Jordan Spieth has said finishing runner-up over the next two weeks on the PGA Tour would suit him just fine.
The British Open champion is coming off two consecutive runner-up finishes, after losing a playoff to Dustin Johnson at the Northern Trust and then falling to Justin Thomas at the Dell Technologies Championship.
He tops the standings in the season-long points race going into the final two events of the FedExCup playoffs, and a pair of second-placings would crown him champion and earn the $10 million bonus that goes with it, barring an unlikely set of circumstances.
“On the PGA Tour I can’t call (finishing second) a bad thing,” 2015 FedExCup champion Spieth said on the eve of the BMW Championship at Conway Farms outside Chicago.
“If I finish runner-up this week I will (probably) accomplish the goal of being number one going into East Lake.”
With three major titles under his belt already at 24, he observed that he had a chance for a very special career.
“If I have the year I have this year the next 15 years, I’ll be the greatest player to ever play the game, if you judge it by major championships,” he said.
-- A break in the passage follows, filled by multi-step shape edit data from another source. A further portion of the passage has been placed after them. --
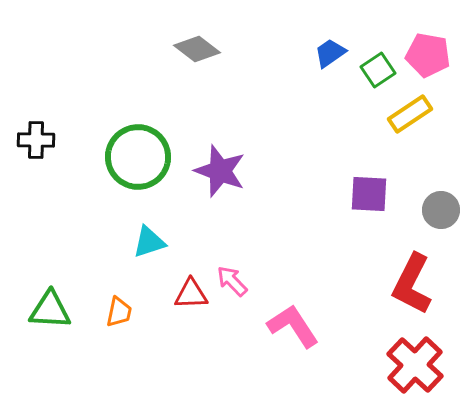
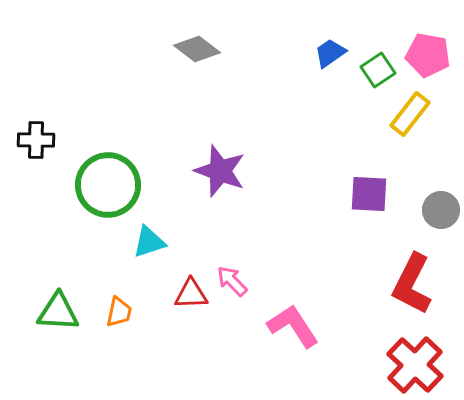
yellow rectangle: rotated 18 degrees counterclockwise
green circle: moved 30 px left, 28 px down
green triangle: moved 8 px right, 2 px down
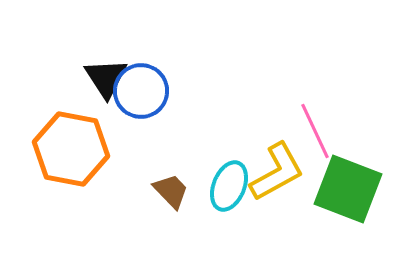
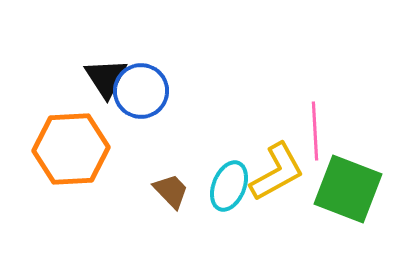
pink line: rotated 22 degrees clockwise
orange hexagon: rotated 14 degrees counterclockwise
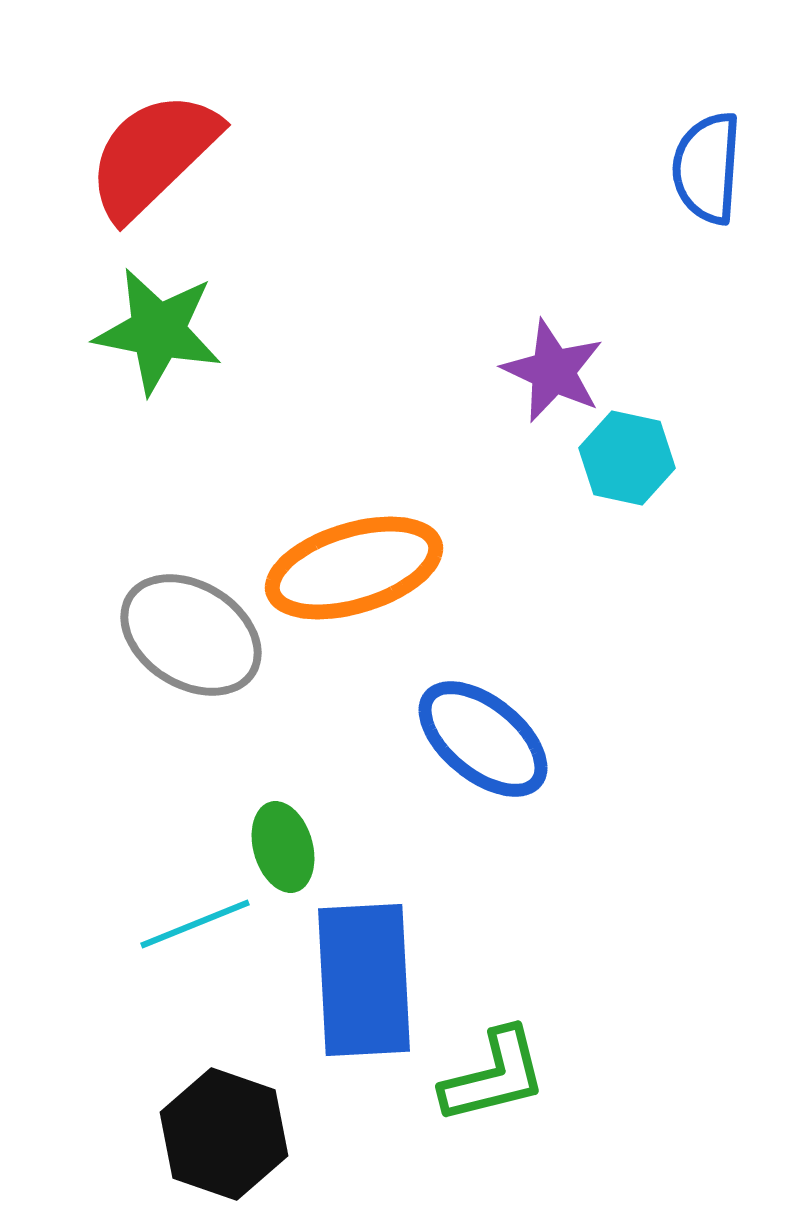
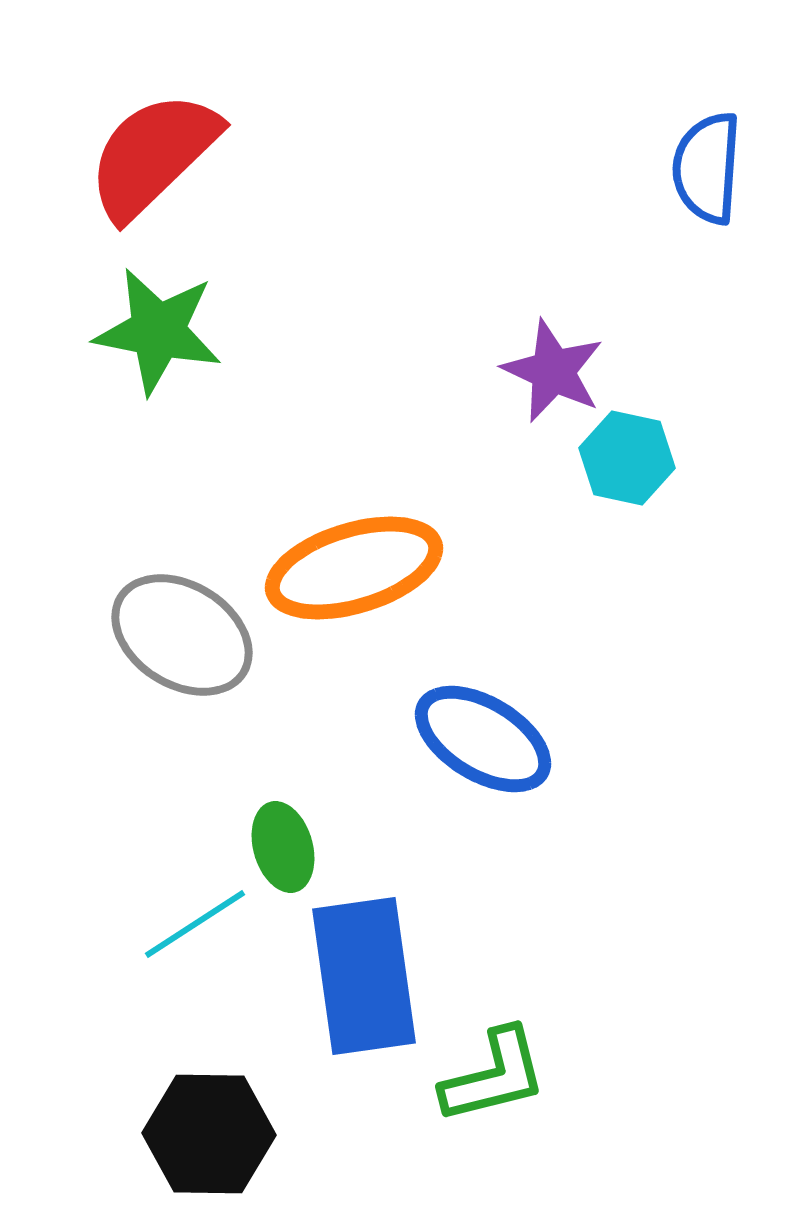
gray ellipse: moved 9 px left
blue ellipse: rotated 8 degrees counterclockwise
cyan line: rotated 11 degrees counterclockwise
blue rectangle: moved 4 px up; rotated 5 degrees counterclockwise
black hexagon: moved 15 px left; rotated 18 degrees counterclockwise
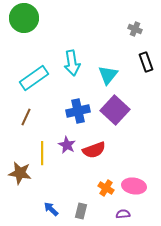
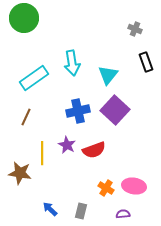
blue arrow: moved 1 px left
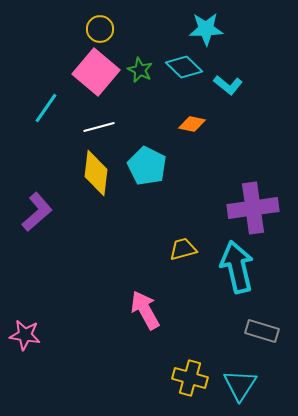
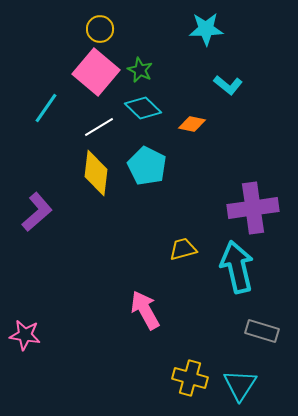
cyan diamond: moved 41 px left, 41 px down
white line: rotated 16 degrees counterclockwise
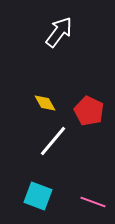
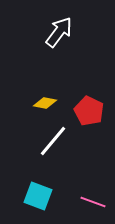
yellow diamond: rotated 50 degrees counterclockwise
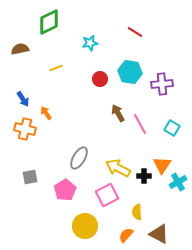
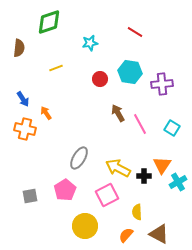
green diamond: rotated 8 degrees clockwise
brown semicircle: moved 1 px left, 1 px up; rotated 108 degrees clockwise
gray square: moved 19 px down
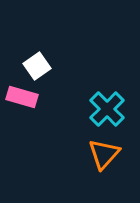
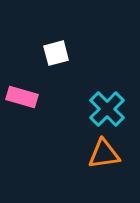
white square: moved 19 px right, 13 px up; rotated 20 degrees clockwise
orange triangle: rotated 40 degrees clockwise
Thomas, meanwhile, has a spring in his step, not only due to his last-start victory, but also because his south Florida home was not damaged by Hurricane Irma. A five-times winner this season, he has found a level where only a bad short game or an off week with the putter prevents him from contending.
“I’m not making the stupid mistakes the weeks I play well,” he said. “I’ve been consistently driving it better this year. I’m always going to be in contention if I’m chipping and putting well.”
Thomas had to vacate his home last week due to a mandatory evacuation of his Jupiter, Florida neighbourhood.
Before doing so, he transferred some valuables, including the PGA Championship Wanamaker Trophy, to a sturdy safe at his friend and rival Rickie Fowler’s house.
Thomas is second in the FedExCup standings, with world number one Johnson third, followed by Japan’s Hideki Matsuyama and Spaniard Jon Rahm.
The top five heading into next week’s Tour Championship will control their own fate, meaning a victory at East Lake in Atlanta will also lock up the FedExCup.
Seventy players will compete in Lake Forest this week, with only 30 advancing to the Tour Championship.

Day dumps life-long caddie after slump in form
The caddie merry-go-round continued when former world number one Jason Day revealed on Wednesday that he has sacked long-time bagman Col Swatton. Swatton has been a father-figure for Day, doubling as caddie and coach – a role he will maintain – for the 29-year-old Australian’s entire career. Day acknowledged that Swatton had been a “bit shocked” at the news but said he had taken it like a professional. “Unfortunately it just didn’t work out,” Day told Golf Channel on the eve of the BMW Championship at Conway Farms, outside Chicago. “I’m trying to find my footing here. I had to do it at some point.”
Day was clearly the best player in the world for the second half of 2015 and the first part of 2016, clinching his first major at the PGA Championship, but has struggled in relative terms lately, slipping to his current ranking of ninth. Something had to give, and as so often is the case, it was the caddie. Day, who plans to use a friend, Luke Reardon, on the bag this week, said he planned to keep Swatton as his coach. “He’s just coming off the bag and going to more of a coaching role,” Day said. “He’s not out of my world one bit. I’m hoping things move forward with us like they always have... because we both love each other like family.” Day was 12 years old when he met Swatton at an Australian golf academy, and Day has often said he would not be where he is without his mentor. Swatton even played matchmaker by introducing Day to his now-wife, Ellie. The news comes a month after another former world number one, Rory McIlroy, dumped his caddie, J.P. Fitzgerald.